OOS 7-6 - The ecophysiology of plant growth, survival, and reproduction in arid ecosystems

Tuesday, August 9, 2016: 9:50 AM
Grand Floridian Blrm E, Ft Lauderdale Convention Center
Travis E. Huxman, Ecology and Evolutionary Biology, University of California, Irvine, Irvine, CA
Background/Question/Methods

One of the fundamental questions currently challenging ecology is predicting future states of biological diversity.  For vegetation, such an issue is timely as information has practical application for decision-makers.  For example, understanding future biodiversity states is compelled either in the context of how responsive ecosystems may be to global change or in understanding the consequence of different conservation/restoration approaches to managing nature.  Recently, trait-based approaches, derived either from documenting known character variation associated with broad-scale macroecological patterns or inferring features of physical constraints on biological systems, have been used to predict and evaluate large-scale spatial and temporal patterns of vegetation.  For decision-making, much more fine -scale dynamics (e.g., plot-based demography, local composition, etc.), may be important, yet also much more difficult to produce.  In order to develop a better understanding of such fine-scale dynamics of plant populations and community composition, we have focused on linking long-term demographic and production data sets with detailed ecophysiology and growth analysis to discover trait-combinations that are based on functional relationships to the environment.

Results/Conclusions

Emerging from this approach is the importance of known life history trade-offs that have proven successful in predicting life history evolution and population dynamics in the context of the variable southwestern deserts.
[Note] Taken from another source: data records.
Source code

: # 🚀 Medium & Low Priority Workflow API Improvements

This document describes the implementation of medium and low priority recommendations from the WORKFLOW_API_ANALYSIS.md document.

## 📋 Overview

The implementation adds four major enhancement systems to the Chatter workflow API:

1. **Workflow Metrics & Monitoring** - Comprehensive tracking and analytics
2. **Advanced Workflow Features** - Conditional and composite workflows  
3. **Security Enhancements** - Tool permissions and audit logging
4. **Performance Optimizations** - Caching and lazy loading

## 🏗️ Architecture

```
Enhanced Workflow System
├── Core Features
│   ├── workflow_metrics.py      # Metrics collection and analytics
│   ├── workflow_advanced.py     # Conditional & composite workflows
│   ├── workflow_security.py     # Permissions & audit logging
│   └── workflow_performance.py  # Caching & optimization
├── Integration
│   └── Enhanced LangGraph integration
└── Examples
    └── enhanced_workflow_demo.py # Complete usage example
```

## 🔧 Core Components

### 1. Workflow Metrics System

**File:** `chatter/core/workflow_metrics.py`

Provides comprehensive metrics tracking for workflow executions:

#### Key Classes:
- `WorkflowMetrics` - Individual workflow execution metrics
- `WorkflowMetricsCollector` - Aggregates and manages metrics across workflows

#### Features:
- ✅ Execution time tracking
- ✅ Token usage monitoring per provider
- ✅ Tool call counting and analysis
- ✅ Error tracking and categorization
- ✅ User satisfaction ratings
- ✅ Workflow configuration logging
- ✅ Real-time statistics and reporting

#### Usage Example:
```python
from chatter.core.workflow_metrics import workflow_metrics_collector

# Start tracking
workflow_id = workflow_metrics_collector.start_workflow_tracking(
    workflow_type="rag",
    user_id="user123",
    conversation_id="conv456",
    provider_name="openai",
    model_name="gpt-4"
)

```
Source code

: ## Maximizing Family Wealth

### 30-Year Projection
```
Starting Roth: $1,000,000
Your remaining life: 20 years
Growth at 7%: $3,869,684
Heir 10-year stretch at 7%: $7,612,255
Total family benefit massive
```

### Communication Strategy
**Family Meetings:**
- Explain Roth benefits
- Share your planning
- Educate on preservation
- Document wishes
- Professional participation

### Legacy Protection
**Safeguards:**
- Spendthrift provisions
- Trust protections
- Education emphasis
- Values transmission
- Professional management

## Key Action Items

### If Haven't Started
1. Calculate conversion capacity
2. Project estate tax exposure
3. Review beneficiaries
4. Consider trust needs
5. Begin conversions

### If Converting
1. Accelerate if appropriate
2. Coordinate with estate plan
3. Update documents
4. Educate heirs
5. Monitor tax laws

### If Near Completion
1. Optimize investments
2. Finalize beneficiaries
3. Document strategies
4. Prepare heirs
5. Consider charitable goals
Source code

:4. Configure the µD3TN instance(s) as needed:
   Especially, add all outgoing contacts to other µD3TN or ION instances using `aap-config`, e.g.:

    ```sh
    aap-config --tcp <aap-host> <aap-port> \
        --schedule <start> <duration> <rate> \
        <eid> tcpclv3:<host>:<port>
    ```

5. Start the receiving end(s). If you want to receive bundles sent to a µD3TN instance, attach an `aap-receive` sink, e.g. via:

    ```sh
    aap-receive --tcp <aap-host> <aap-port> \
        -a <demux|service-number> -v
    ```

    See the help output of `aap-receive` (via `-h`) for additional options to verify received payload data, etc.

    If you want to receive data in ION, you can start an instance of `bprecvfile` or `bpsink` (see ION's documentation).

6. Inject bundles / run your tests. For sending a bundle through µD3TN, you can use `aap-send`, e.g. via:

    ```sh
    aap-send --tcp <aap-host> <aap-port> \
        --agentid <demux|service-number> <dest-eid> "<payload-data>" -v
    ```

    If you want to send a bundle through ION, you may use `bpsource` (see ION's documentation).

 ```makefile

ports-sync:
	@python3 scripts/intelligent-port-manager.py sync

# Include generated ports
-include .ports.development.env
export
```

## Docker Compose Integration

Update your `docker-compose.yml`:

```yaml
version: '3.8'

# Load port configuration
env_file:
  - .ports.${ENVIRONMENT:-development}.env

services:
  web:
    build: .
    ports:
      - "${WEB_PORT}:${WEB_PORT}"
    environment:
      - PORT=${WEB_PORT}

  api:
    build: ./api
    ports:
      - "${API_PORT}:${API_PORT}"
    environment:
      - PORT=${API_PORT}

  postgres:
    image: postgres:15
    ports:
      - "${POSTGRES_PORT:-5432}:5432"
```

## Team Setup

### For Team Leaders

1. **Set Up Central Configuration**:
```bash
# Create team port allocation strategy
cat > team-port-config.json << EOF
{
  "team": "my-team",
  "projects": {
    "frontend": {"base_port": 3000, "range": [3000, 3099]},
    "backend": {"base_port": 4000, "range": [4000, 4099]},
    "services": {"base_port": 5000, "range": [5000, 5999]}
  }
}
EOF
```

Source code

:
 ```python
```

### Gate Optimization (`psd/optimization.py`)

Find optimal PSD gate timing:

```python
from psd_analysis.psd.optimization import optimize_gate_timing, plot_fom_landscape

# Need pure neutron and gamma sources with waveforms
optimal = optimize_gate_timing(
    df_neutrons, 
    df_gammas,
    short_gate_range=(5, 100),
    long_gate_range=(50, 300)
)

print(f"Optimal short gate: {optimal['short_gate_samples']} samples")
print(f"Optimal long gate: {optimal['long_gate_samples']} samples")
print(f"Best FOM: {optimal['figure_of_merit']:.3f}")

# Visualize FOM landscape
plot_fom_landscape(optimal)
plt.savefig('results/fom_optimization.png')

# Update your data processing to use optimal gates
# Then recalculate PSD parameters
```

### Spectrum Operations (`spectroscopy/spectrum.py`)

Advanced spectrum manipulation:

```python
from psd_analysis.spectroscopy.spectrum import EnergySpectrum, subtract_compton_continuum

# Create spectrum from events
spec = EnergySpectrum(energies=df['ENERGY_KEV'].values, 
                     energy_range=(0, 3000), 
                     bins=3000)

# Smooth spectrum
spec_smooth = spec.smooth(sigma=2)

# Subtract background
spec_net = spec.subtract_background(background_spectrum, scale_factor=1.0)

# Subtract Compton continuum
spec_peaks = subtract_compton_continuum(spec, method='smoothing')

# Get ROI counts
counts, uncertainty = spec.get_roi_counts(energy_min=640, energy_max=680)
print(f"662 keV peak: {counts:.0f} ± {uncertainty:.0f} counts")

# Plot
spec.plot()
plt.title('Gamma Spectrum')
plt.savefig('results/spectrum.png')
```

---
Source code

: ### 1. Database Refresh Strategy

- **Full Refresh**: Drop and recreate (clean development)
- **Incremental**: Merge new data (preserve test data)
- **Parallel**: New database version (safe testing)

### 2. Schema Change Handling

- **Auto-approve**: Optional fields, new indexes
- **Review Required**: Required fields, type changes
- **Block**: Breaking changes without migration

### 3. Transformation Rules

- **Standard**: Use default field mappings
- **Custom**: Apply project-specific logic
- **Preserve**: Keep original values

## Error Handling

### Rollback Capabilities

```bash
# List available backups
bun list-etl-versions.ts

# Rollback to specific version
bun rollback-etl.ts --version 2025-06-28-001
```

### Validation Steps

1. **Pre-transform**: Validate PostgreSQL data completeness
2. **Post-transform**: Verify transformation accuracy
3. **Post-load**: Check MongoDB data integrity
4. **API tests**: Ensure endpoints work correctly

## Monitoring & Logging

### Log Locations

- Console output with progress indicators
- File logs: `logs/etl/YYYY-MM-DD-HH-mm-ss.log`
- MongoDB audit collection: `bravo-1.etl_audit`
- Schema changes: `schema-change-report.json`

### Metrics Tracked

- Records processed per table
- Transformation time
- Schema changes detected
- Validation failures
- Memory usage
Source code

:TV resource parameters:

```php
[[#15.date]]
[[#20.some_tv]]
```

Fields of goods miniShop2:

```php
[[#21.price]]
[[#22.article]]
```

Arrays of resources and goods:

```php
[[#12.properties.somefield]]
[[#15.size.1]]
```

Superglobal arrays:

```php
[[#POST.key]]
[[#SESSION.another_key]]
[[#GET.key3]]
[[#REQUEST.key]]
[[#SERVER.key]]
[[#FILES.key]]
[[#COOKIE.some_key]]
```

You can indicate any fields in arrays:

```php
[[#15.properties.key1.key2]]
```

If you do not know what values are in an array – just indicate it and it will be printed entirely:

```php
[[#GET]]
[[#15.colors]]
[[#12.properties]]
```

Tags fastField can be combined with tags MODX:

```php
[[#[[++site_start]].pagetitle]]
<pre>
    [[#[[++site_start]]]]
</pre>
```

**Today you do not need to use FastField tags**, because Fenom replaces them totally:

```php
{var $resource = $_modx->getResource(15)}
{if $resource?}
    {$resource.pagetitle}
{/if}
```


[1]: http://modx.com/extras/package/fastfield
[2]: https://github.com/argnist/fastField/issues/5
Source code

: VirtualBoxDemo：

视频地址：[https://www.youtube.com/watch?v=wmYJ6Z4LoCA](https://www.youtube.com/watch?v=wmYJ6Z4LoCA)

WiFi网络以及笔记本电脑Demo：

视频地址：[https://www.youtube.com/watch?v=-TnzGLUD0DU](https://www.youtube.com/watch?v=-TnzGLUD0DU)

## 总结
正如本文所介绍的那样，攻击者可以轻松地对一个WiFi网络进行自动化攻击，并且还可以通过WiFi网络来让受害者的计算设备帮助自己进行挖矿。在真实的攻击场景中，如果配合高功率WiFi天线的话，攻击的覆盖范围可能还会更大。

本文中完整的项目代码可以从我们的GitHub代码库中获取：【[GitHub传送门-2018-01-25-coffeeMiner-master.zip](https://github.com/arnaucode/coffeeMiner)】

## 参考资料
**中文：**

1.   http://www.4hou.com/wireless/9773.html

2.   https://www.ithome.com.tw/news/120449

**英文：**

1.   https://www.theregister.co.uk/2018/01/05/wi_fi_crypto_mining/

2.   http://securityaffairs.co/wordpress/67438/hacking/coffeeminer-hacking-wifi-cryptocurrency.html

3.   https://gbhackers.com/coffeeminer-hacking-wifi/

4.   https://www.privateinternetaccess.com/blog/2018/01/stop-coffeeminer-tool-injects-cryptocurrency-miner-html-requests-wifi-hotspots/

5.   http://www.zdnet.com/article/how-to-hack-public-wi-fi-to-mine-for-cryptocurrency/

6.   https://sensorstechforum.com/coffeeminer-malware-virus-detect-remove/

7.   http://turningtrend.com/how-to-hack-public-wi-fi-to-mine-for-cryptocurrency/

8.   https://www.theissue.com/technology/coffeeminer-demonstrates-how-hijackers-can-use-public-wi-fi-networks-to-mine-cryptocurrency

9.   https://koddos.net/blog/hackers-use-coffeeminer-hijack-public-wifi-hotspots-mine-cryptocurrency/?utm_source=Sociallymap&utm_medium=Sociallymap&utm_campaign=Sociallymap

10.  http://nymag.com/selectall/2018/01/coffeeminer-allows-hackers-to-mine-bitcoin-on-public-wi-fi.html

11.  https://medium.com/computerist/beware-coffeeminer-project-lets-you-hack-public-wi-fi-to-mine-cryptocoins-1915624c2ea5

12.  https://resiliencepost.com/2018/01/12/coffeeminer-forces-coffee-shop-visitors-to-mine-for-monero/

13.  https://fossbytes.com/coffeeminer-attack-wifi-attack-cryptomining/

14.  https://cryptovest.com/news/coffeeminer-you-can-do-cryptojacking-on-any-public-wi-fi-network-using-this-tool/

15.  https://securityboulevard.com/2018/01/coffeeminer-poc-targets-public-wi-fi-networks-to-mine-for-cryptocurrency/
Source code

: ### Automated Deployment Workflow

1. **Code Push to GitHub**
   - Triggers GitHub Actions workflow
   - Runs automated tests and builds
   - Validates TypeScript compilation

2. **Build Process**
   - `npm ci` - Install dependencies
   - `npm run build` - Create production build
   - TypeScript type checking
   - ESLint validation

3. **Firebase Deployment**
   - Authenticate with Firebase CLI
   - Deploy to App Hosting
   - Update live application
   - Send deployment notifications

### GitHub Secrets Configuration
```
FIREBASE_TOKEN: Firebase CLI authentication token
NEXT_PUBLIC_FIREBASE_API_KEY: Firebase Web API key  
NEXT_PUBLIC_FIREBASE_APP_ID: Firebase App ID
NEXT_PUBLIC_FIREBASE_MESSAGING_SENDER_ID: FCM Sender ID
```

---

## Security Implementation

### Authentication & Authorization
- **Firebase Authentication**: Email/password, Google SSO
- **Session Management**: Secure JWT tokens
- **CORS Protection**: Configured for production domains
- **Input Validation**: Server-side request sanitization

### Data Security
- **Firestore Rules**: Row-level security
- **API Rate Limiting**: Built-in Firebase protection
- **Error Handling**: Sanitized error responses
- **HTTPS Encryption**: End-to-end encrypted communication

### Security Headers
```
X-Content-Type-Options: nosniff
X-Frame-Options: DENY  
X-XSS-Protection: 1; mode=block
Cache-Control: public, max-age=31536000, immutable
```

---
Carefully considering how species organize around a general trade-off between growth rate and stress tolerance in arid-land systems has illuminated a number of trait-combinations that are useful at making predictions of vegetation response to long-term diversity trends and species response to contemporary climate change.  We find that plants often can be categorized by their response to resource input, either employing morphological versus physiological approaches to translate resources into biomass (and thus fecundity).  At the same time, in a variable environment, phenological constraints can reduce the risk of poor performance in a given year, which when combined with the strategies above, result in unique sets of trait combinations that provide a diversity of distinct approaches to establishment, growth, survival, and reproduction in deserts.